● **YOUR TASK**:
From the data below, set down exactly the lines between the one holding "studies have used" and the one holding "active infestation and", inclusive, and no others.

Saved entries:

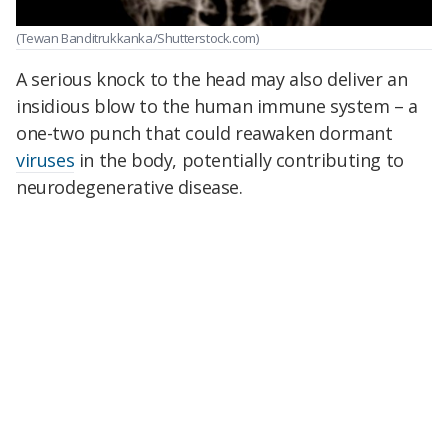
(Tewan Banditrukkanka/Shutterstock.com)
A serious knock to the head may also deliver an
insidious blow to the human immune system – a
one-two punch that could reawaken dormant
viruses
in the body, potentially contributing to
neurodegenerative disease.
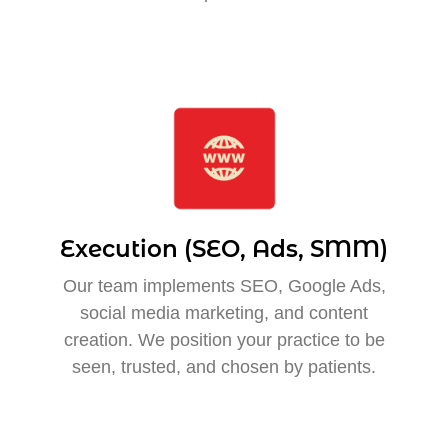
Execution (SEO, Ads, SMM)
Our team implements SEO, Google Ads,
social media marketing, and content
creation. We position your practice to be
seen, trusted, and chosen by patients.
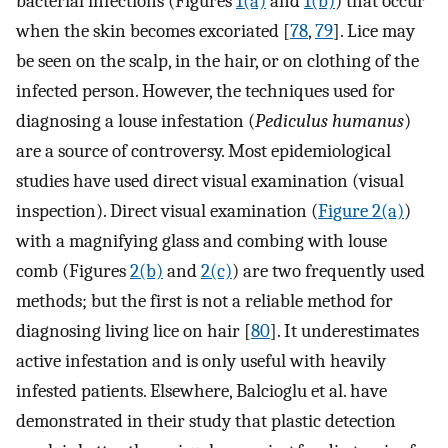
bacterial infections (Figures
1(a)
and
1(b)
) that occur
when the skin becomes excoriated [
78
,
79
]. Lice may
be seen on the scalp, in the hair, or on clothing of the
infected person. However, the techniques used for
diagnosing a louse infestation (
Pediculus humanus
)
are a source of controversy. Most epidemiological
studies have used direct visual examination (visual
inspection). Direct visual examination (
Figure 2(a)
)
with a magnifying glass and combing with louse
comb (Figures
2(b)
and
2(c)
) are two frequently used
methods; but the first is not a reliable method for
diagnosing living lice on hair [
80
]. It underestimates
active infestation and is only useful with heavily
infested patients. Elsewhere, Balcioglu et al. have
demonstrated in their study that plastic detection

● **OUTPUT OF THE EXERCISE**:
studies have used direct visual examination (visual
inspection). Direct visual examination (
Figure 2(a)
)
with a magnifying glass and combing with louse
comb (Figures
2(b)
and
2(c)
) are two frequently used
methods; but the first is not a reliable method for
diagnosing living lice on hair [
80
]. It underestimates
active infestation and is only useful with heavily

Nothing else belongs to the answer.